Думаю, что задача создания теории исторического процесса (или общественного развития), учитывающей современные общественные проблемы, отвечающей достигнутому уровню познания природы и общества, способной служить осмыслению динамики социального бытия, существует, может быть, как сверхзадача, и философия отказаться от нее не может. Даже экономисты (например, наш видный экономист академик Л. И. Абалкин) озабочены поиском новой парадигмы социально-экономического развития. Что же говорить о философии? И первый шаг в разработке такой теории уже сделан.
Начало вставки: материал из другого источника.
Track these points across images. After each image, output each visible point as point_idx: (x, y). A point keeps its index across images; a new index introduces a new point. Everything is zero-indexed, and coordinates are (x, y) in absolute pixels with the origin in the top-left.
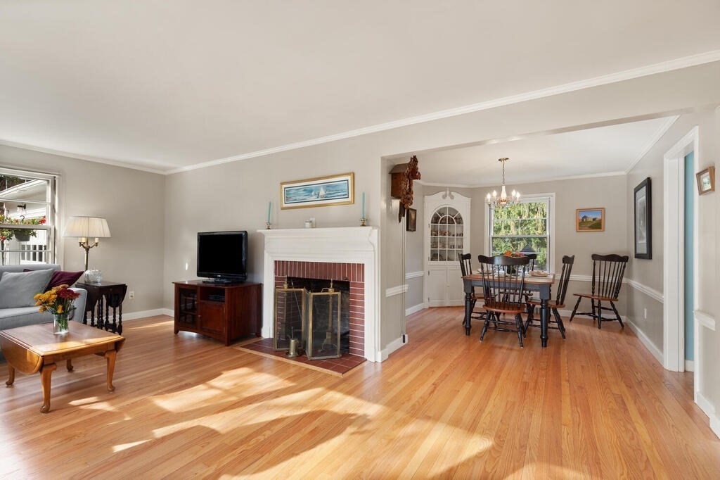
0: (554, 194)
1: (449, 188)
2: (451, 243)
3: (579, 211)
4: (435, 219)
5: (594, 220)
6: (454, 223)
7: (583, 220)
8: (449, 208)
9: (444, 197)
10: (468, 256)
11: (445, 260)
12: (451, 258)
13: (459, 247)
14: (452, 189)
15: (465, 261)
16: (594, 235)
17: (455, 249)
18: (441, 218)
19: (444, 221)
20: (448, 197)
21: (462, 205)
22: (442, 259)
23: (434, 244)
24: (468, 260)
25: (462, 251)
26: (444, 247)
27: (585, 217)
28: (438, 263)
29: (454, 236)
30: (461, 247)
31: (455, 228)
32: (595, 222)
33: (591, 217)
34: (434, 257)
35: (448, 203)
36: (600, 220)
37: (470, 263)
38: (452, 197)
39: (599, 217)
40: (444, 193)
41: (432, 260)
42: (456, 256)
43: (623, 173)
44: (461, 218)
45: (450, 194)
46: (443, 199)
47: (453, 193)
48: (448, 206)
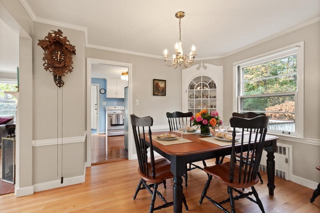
1: (203, 60)
4: (192, 86)
9: (198, 69)
14: (205, 61)
17: (209, 108)
18: (197, 85)
20: (202, 68)
35: (202, 73)
38: (205, 68)
40: (197, 65)
45: (204, 66)
46: (197, 70)
47: (206, 65)
48: (202, 75)
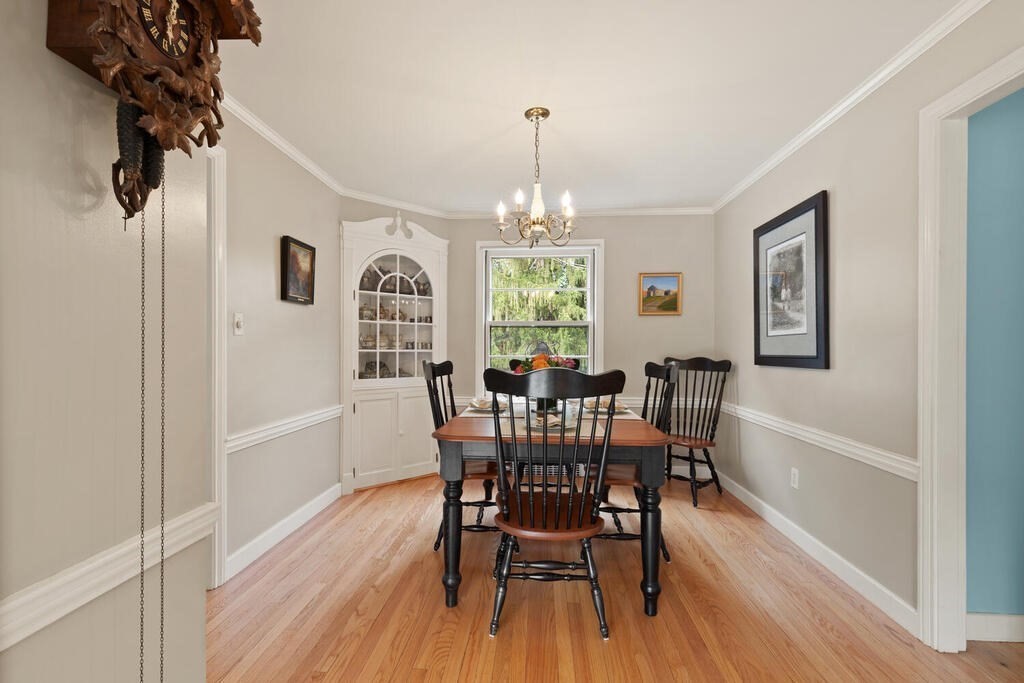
0: (602, 242)
1: (402, 211)
2: (407, 339)
3: (645, 275)
4: (369, 281)
5: (667, 293)
6: (412, 293)
7: (649, 293)
8: (401, 257)
9: (391, 230)
10: (446, 368)
11: (395, 376)
12: (405, 369)
13: (424, 346)
14: (408, 216)
15: (438, 379)
16: (663, 322)
17: (416, 350)
18: (384, 278)
19: (388, 288)
20: (399, 233)
21: (430, 255)
22: (386, 372)
23: (367, 339)
24: (445, 378)
25: (430, 354)
26: (391, 345)
27: (652, 288)
28: (377, 383)
29: (412, 320)
30: (428, 345)
31: (416, 304)
32: (667, 298)
33: (662, 287)
34: (368, 368)
35: (399, 246)
36: (676, 295)
37: (450, 385)
38: (409, 234)
39: (673, 289)
40: (389, 221)
41: (361, 376)
42: (416, 366)
43: (710, 211)
44: (429, 283)
45: (404, 225)
46: (387, 235)
47: (410, 225)
48: (399, 253)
С момента появления теория формаций излагалась и интерпретировалась по-разному, вокруг нее шли постоянные дискуссии. В 60-е гг. многие, в том числе и советские историки, стали отмечать, что схема формаций (так называемая пятичленка) до предела догматизирована и не в ладах с фактическим ходом истории. Но можно высказать ряд соображений и в пользу сохранения формационного членения исторического процесса. Если его рассматривать как отражение самой общей логики развития общества, включающей архаическую, экономическую и постэкономическую формации, то вряд ли такой трактовке можно противопоставить заслуживающие внимания возражения. В данном случае существенно то, что теория формаций – и в этом ее специфика, ее сила и ограниченность – выделяет такую фазу в развитии социума, на которой его структура и динамика в конечном счете детерминированы экономически, и утверждает зависимость от этой детерминанты надэкономических социальных структур. Она сосредоточивается на характеристике общих, повторяющихся, материальных началах общественной жизни, которые определяют возможности человеческой деятельности в данную историческую эпоху. Так что формационную теорию рано сдавать в архив. У нас нет научных оснований отказываться от теории общественных формаций. Но и в том виде, как она существует в классическом марксизме, ныне уже не может служить единственным основанием современной теории исторического процесса. В ней нельзя также видеть ключ к объяснению конкретной истории. Решение этой задачи не входит в ее компетенцию, и предъявлять к ней подобного рода требования теоретически некорректно.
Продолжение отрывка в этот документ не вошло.